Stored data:
= = = =
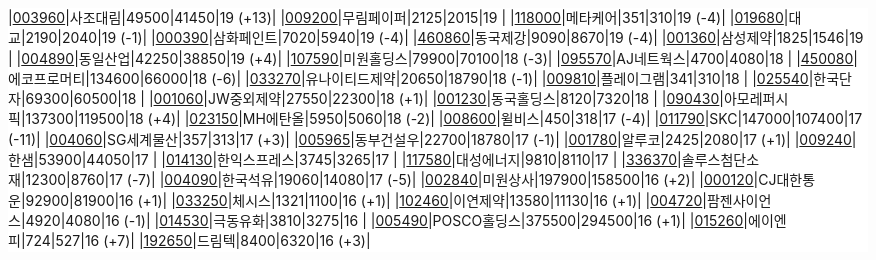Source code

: |[003960](https://finance.daum.net/quotes/A003960)|사조대림|49500|41450|19 (+13)|
|[009200](https://finance.daum.net/quotes/A009200)|무림페이퍼|2125|2015|19 |
|[118000](https://finance.daum.net/quotes/A118000)|메타케어|351|310|19 (-4)|
|[019680](https://finance.daum.net/quotes/A019680)|대교|2190|2040|19 (-1)|
|[000390](https://finance.daum.net/quotes/A000390)|삼화페인트|7020|5940|19 (-4)|
|[460860](https://finance.daum.net/quotes/A460860)|동국제강|9090|8670|19 (-4)|
|[001360](https://finance.daum.net/quotes/A001360)|삼성제약|1825|1546|19 |
|[004890](https://finance.daum.net/quotes/A004890)|동일산업|42250|38850|19 (+4)|
|[107590](https://finance.daum.net/quotes/A107590)|미원홀딩스|79900|70100|18 (-3)|
|[095570](https://finance.daum.net/quotes/A095570)|AJ네트웍스|4700|4080|18 |
|[450080](https://finance.daum.net/quotes/A450080)|에코프로머티|134600|66000|18 (-6)|
|[033270](https://finance.daum.net/quotes/A033270)|유나이티드제약|20650|18790|18 (-1)|
|[009810](https://finance.daum.net/quotes/A009810)|플레이그램|341|310|18 |
|[025540](https://finance.daum.net/quotes/A025540)|한국단자|69300|60500|18 |
|[001060](https://finance.daum.net/quotes/A001060)|JW중외제약|27550|22300|18 (+1)|
|[001230](https://finance.daum.net/quotes/A001230)|동국홀딩스|8120|7320|18 |
|[090430](https://finance.daum.net/quotes/A090430)|아모레퍼시픽|137300|119500|18 (+4)|
|[023150](https://finance.daum.net/quotes/A023150)|MH에탄올|5950|5060|18 (-2)|
|[008600](https://finance.daum.net/quotes/A008600)|윌비스|450|318|17 (-4)|
|[011790](https://finance.daum.net/quotes/A011790)|SKC|147000|107400|17 (-11)|
|[004060](https://finance.daum.net/quotes/A004060)|SG세계물산|357|313|17 (+3)|
|[005965](https://finance.daum.net/quotes/A005965)|동부건설우|22700|18780|17 (-1)|
|[001780](https://finance.daum.net/quotes/A001780)|알루코|2425|2080|17 (+1)|
|[009240](https://finance.daum.net/quotes/A009240)|한샘|53900|44050|17 |
|[014130](https://finance.daum.net/quotes/A014130)|한익스프레스|3745|3265|17 |
|[117580](https://finance.daum.net/quotes/A117580)|대성에너지|9810|8110|17 |
|[336370](https://finance.daum.net/quotes/A336370)|솔루스첨단소재|12300|8760|17 (-7)|
|[004090](https://finance.daum.net/quotes/A004090)|한국석유|19060|14080|17 (-5)|
|[002840](https://finance.daum.net/quotes/A002840)|미원상사|197900|158500|16 (+2)|
|[000120](https://finance.daum.net/quotes/A000120)|CJ대한통운|92900|81900|16 (+1)|
|[033250](https://finance.daum.net/quotes/A033250)|체시스|1321|1100|16 (+1)|
|[102460](https://finance.daum.net/quotes/A102460)|이연제약|13580|11130|16 (+1)|
|[004720](https://finance.daum.net/quotes/A004720)|팜젠사이언스|4920|4080|16 (-1)|
|[014530](https://finance.daum.net/quotes/A014530)|극동유화|3810|3275|16 |
|[005490](https://finance.daum.net/quotes/A005490)|POSCO홀딩스|375500|294500|16 (+1)|
|[015260](https://finance.daum.net/quotes/A015260)|에이엔피|724|527|16 (+7)|
|[192650](https://finance.daum.net/quotes/A192650)|드림텍|8400|6320|16 (+3)|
= = = =
» **What you should do**: Filter the records above, copying every line that contains the string "미원홀딩스". Matching is case-sensitive.

» **Exercise solution**:
|[107590](https://finance.daum.net/quotes/A107590)|미원홀딩스|79900|70100|18 (-3)|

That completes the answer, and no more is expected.